Augmented Hardware and the Future of Software-Defined Storage

How Hardware Acceleration Can Dramatically Improve Efficiency and Performance

One of the most exciting announcements at VMworld this year was Project Monterey. Long story short, VMware wants to offload some high-demand activities to smart network interface cards (SmartNICs) and other types of accelerators. By doing so, the virtualization stack will become more efficient and feature-rich, while enabling resource disaggregation and composability. This description might seem a bit vague, but there are a number of real-world benefits for the user, including increased security and efficiency, as well as better resource management. And all of these happen while also improving overall cluster performance!

The idea is quite simple and similar approaches have been used several times in the past. General-purpose CPUs are very sophisticated now and can do several things in parallel, but like it or not, there are limitations, and some resources are shared. The more varied the tasks a CPU is asked to do, the more it must switch context, producing internal cache misses that delay processing and impair system performance.

From a storage perspective, encryption, compaction, protocol conversions, and all the math around data protection contribute to stress on the CPU, resulting in less overall system efficiency and performance. In this regard, Project Monterey will bring to the table the ability to offload these tasks to accelerators and specialized hardware, enabling the system CPU to focus its potential and increase efficiency to run applications.

Unfortunately, Project Monterey is not here yet and we will need to wait several months to see a productized version of it. On the other hand, this technology is already available and several vendors in different fields are working on the same exact model as Project Monterey.

Software + Hardware-Defined Storage

Software is great, but software that can take full advantage of hardware is better. For many years we had hardware-based storage systems powered by purpose-built CPUs and ASICs, and this was the only way to provide the necessary power to make everything fast enough to work properly. The operating system of the storage array was specifically designed to work with the hardware and squeeze every single bit out of it. Over time, thanks to the increased power of CPUs and networking components we found out that ASICs (and other esoteric accelerators) became practically useless and more and more system architectures started to focus on standard hardware. This brought to the market an increasing number of “software-defined” solutions.

* **Action item**: Please copy word for word the passage in the article on hardware acceleration for storage from "How Hardware Acceleration" to "overall cluster performance!".

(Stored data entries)
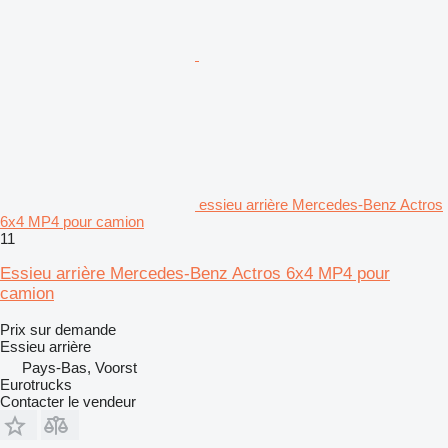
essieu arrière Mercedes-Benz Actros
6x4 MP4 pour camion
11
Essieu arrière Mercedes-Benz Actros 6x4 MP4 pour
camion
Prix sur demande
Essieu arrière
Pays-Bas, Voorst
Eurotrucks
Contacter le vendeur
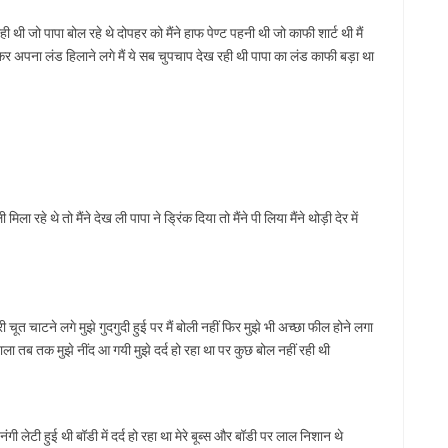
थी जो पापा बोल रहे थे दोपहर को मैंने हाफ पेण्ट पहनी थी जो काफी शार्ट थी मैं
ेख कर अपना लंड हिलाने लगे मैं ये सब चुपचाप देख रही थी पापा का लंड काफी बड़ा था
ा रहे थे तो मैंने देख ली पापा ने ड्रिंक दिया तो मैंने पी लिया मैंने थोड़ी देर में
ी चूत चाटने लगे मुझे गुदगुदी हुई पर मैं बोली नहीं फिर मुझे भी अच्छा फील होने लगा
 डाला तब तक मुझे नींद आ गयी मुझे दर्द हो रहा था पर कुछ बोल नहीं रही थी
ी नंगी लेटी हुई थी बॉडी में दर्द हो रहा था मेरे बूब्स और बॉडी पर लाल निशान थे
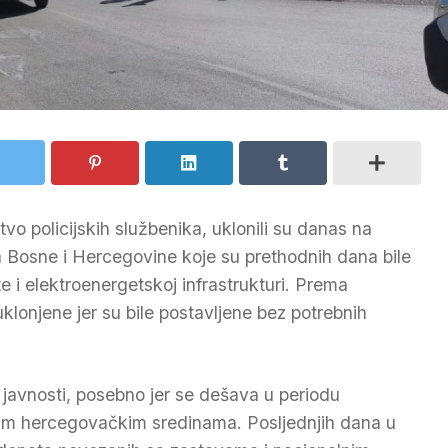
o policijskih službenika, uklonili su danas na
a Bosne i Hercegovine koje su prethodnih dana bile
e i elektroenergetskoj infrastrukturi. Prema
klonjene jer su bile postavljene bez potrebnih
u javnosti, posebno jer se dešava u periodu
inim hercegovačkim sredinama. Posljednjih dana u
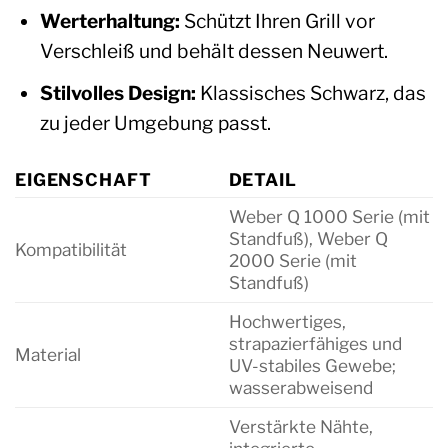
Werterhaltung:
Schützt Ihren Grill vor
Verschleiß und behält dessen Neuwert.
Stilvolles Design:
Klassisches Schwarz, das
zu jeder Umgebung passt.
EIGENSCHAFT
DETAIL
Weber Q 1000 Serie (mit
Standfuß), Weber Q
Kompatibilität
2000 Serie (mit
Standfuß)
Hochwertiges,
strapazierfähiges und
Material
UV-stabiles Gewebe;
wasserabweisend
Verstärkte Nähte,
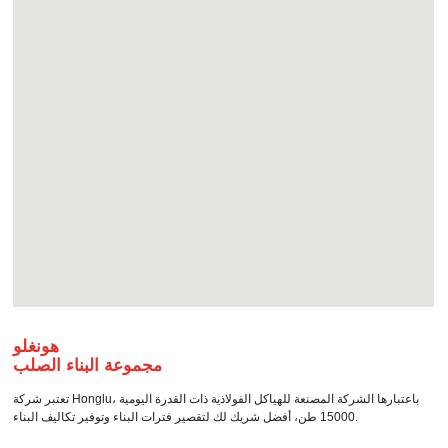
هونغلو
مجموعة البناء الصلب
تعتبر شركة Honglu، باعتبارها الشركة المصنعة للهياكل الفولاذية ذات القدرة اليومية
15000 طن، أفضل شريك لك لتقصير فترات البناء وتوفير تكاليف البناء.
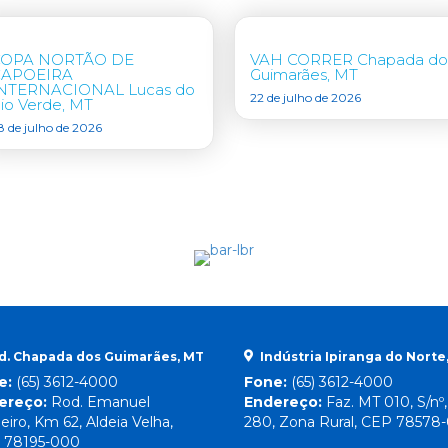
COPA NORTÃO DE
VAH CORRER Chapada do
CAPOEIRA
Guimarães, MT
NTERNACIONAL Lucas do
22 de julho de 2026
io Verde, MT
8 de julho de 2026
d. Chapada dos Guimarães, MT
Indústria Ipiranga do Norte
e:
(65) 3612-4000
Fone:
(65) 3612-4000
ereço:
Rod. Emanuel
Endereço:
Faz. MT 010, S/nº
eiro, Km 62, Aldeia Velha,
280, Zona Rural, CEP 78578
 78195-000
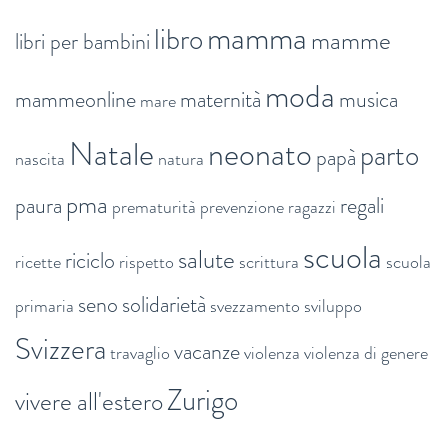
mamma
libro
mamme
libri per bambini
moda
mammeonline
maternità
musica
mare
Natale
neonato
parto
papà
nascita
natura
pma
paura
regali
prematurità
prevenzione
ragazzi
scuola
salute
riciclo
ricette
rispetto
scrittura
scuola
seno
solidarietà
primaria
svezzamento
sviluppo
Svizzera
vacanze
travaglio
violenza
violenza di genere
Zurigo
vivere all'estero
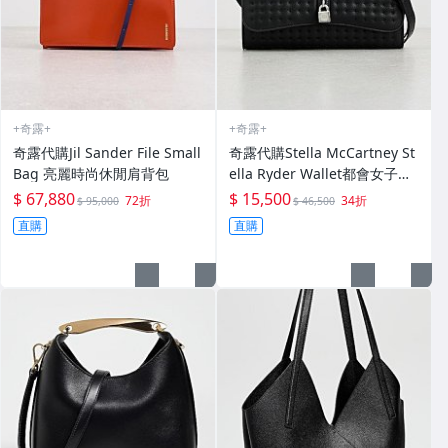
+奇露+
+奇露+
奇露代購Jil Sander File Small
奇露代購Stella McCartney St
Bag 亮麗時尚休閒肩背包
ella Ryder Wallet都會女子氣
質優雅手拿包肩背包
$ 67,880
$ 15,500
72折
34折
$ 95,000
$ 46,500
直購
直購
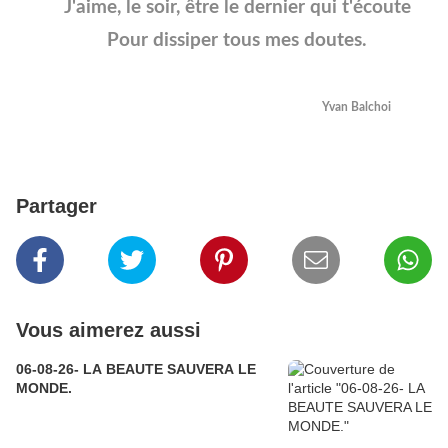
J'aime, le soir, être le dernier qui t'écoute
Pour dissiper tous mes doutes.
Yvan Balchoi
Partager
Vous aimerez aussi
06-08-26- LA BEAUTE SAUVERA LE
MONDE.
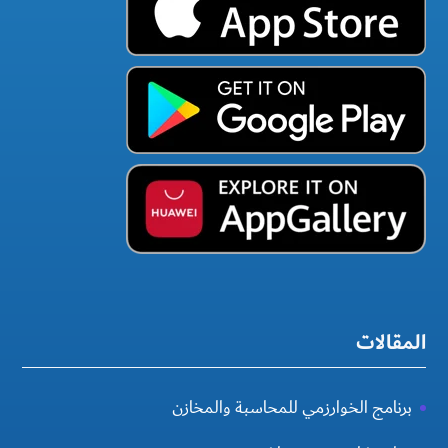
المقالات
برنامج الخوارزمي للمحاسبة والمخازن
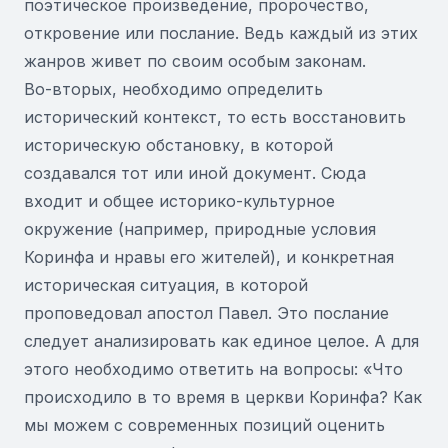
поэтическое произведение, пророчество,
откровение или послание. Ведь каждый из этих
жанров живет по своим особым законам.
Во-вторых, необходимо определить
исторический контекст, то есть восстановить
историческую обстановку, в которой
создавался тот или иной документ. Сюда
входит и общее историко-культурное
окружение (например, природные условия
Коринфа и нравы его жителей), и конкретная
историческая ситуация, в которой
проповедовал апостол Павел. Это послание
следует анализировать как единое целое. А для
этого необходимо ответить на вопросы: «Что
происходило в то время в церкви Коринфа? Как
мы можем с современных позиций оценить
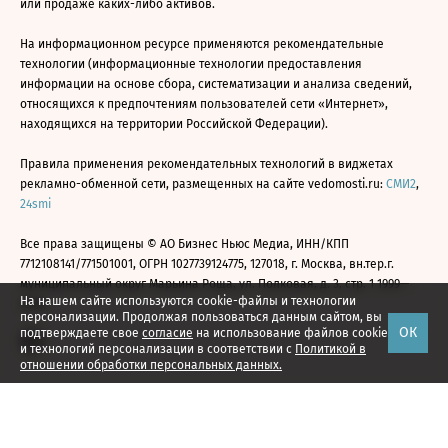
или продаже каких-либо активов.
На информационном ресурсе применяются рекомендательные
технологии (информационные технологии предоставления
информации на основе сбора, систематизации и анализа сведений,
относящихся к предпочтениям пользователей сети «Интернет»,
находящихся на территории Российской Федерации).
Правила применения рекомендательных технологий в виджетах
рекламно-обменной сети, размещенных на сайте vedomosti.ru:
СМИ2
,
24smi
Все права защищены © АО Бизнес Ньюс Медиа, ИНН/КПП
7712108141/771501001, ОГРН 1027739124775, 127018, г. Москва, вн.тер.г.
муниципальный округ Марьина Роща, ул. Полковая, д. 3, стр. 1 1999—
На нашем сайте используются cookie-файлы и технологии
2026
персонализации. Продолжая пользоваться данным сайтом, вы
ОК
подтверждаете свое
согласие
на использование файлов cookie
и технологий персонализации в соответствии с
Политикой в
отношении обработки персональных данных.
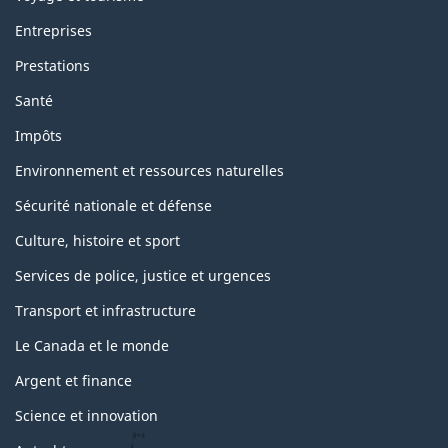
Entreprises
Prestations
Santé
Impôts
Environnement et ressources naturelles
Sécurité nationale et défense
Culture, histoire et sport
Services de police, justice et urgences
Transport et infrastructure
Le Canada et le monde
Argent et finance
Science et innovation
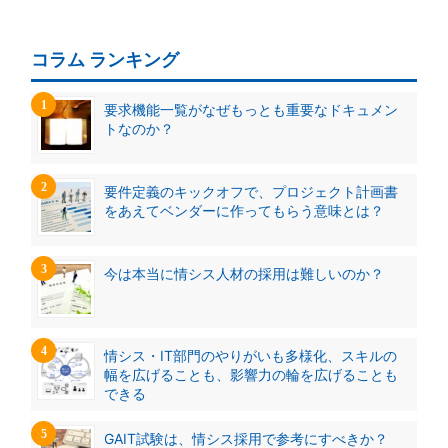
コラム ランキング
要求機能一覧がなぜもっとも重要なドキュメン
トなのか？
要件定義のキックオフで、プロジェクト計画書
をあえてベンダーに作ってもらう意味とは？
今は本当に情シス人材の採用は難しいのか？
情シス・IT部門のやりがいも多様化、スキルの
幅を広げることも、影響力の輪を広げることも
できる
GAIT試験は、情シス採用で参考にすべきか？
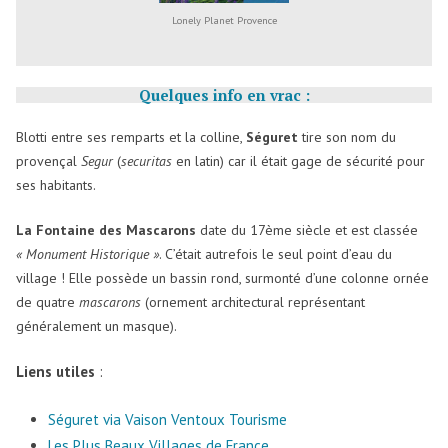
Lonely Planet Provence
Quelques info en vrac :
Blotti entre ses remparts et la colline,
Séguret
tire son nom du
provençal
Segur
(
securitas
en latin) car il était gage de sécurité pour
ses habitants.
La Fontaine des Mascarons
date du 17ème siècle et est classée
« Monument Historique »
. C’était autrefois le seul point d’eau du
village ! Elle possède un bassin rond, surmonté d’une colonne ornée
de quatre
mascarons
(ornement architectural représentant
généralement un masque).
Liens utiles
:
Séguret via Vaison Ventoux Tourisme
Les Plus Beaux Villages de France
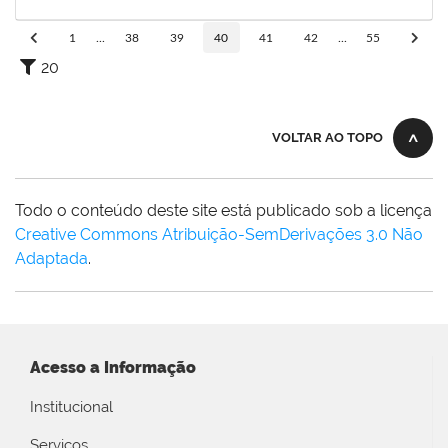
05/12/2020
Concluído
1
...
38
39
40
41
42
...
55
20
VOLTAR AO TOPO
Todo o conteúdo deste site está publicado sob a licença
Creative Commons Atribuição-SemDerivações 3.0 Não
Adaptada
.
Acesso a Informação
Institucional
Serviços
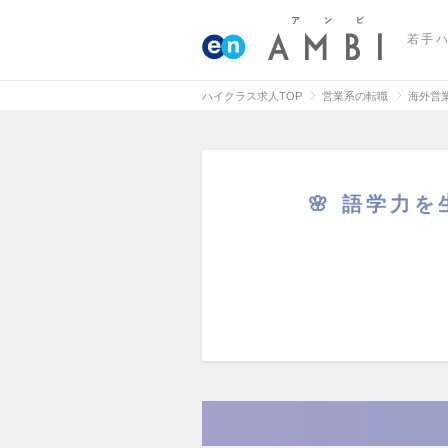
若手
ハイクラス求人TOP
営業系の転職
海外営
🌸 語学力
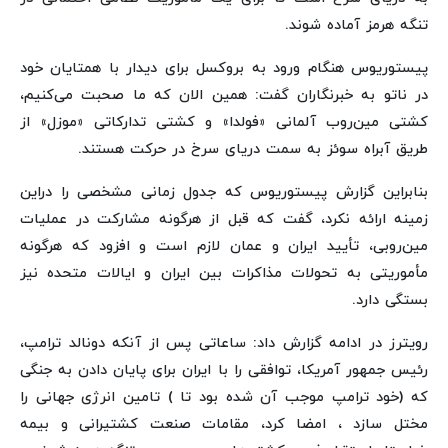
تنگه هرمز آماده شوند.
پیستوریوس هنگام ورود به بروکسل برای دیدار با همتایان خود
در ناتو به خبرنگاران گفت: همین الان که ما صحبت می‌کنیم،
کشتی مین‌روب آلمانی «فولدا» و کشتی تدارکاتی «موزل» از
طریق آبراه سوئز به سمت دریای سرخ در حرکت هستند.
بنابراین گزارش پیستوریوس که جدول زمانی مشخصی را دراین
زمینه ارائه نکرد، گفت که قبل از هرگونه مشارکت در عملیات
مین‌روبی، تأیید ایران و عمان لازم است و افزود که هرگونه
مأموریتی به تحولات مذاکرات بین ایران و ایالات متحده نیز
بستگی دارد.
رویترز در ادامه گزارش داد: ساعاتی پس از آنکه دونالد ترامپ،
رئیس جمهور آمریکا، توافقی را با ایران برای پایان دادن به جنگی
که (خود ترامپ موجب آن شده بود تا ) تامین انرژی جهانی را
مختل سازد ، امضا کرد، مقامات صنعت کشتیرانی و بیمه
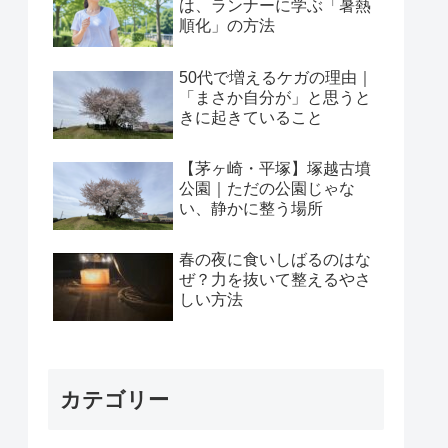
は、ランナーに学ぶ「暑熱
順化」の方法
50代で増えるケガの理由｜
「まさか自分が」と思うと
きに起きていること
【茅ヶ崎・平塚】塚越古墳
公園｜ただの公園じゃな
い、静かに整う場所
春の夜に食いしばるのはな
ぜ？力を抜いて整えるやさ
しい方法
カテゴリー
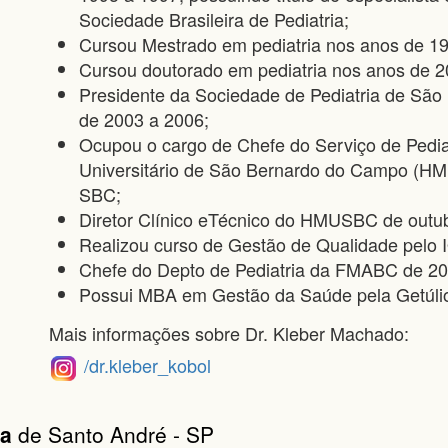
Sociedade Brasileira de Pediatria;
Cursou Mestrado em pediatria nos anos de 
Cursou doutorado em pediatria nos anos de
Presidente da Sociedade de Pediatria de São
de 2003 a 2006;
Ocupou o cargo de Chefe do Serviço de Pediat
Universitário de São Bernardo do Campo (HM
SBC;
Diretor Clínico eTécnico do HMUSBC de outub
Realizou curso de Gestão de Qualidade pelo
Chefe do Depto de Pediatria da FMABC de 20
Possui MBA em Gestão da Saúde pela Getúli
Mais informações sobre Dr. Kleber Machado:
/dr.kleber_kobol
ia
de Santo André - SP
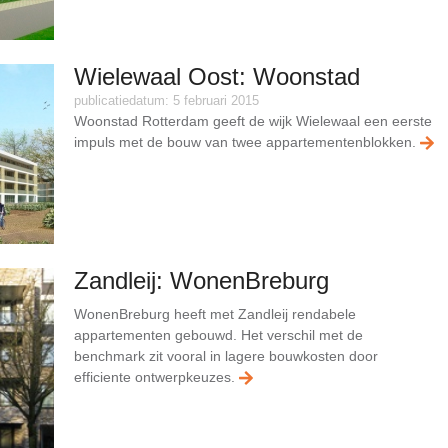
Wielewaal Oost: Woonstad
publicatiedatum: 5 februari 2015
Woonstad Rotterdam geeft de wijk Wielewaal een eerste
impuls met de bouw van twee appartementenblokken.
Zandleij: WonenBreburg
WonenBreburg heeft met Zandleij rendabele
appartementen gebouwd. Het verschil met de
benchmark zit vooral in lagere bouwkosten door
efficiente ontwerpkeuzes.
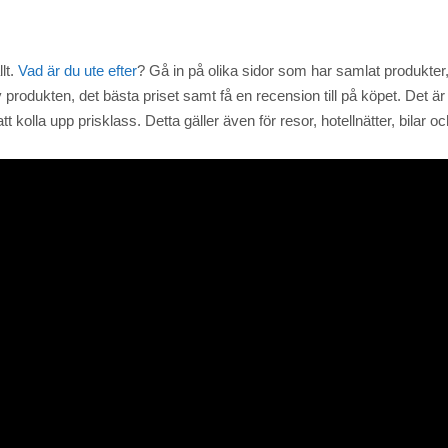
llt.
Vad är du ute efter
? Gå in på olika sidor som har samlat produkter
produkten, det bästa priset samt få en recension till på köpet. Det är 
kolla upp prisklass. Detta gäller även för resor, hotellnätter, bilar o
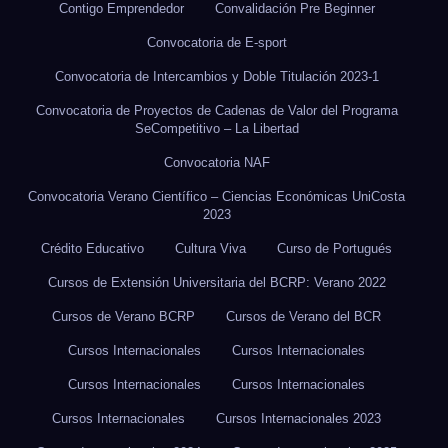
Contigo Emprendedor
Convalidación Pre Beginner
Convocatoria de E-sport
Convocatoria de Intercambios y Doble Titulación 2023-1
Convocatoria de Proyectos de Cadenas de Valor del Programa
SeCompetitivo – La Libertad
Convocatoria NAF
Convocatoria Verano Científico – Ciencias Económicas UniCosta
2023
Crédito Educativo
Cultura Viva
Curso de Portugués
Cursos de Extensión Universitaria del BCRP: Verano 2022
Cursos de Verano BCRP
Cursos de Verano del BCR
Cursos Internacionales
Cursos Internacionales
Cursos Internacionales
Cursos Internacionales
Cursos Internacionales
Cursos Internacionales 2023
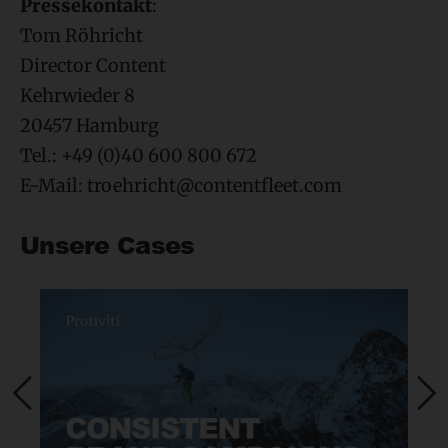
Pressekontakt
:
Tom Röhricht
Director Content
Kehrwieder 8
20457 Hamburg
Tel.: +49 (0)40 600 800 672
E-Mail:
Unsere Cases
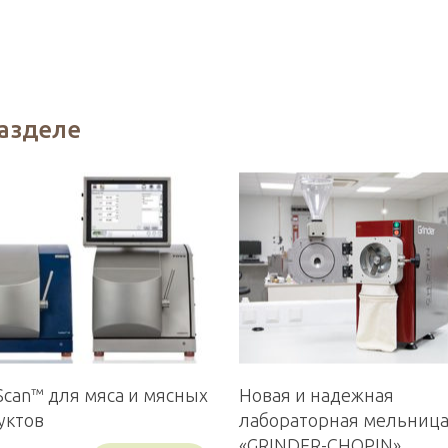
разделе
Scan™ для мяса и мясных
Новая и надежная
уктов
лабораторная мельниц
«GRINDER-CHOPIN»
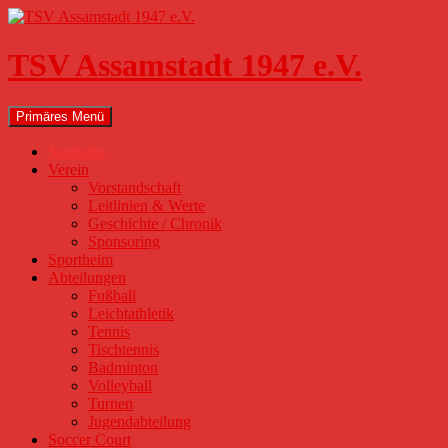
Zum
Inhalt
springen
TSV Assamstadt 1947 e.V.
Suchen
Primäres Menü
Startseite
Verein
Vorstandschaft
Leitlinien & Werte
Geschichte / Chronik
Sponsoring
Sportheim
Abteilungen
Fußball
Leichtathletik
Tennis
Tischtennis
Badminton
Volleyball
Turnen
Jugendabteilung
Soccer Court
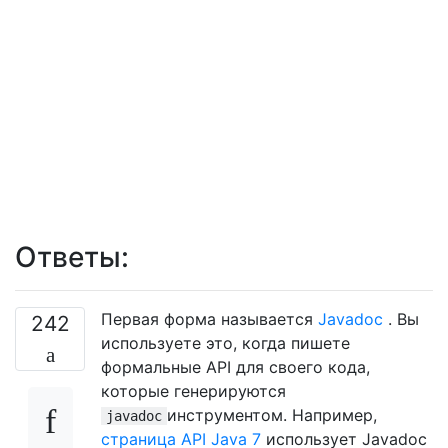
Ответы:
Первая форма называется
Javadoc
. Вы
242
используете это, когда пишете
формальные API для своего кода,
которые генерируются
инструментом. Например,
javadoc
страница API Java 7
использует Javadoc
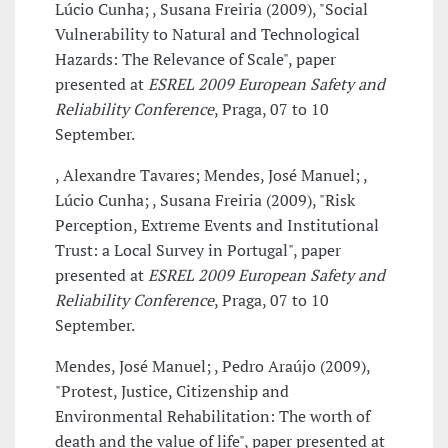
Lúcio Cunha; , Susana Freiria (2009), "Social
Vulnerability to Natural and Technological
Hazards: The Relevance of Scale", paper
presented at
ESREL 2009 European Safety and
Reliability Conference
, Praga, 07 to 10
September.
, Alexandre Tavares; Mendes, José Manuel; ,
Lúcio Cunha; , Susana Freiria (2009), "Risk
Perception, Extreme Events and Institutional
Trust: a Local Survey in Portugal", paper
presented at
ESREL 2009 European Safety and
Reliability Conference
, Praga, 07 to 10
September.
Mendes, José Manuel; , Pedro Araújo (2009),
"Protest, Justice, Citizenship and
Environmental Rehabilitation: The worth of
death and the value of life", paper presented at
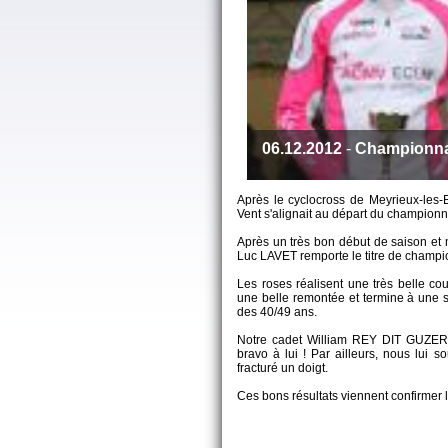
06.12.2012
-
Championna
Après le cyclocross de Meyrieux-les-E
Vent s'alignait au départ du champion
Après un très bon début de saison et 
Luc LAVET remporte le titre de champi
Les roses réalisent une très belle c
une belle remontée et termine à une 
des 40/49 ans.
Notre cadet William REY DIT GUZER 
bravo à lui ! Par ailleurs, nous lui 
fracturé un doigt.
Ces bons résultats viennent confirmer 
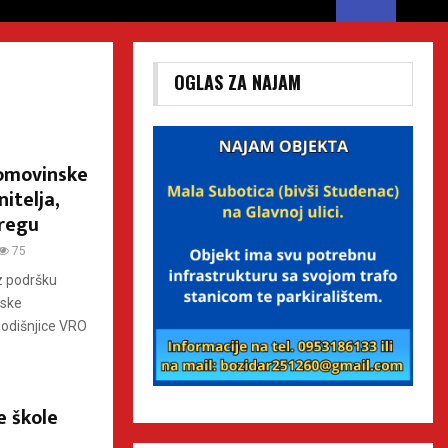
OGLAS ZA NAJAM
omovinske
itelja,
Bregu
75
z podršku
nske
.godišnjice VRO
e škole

* **Answer box**:
How Hardware Acceleration Can Dramatically Improve Efficiency and Performance

One of the most exciting announcements at VMworld this year was Project Monterey. Long story short, VMware wants to offload some high-demand activities to smart network interface cards (SmartNICs) and other types of accelerators. By doing so, the virtualization stack will become more efficient and feature-rich, while enabling resource disaggregation and composability. This description might seem a bit vague, but there are a number of real-world benefits for the user, including increased security and efficiency, as well as better resource management. And all of these happen while also improving overall cluster performance!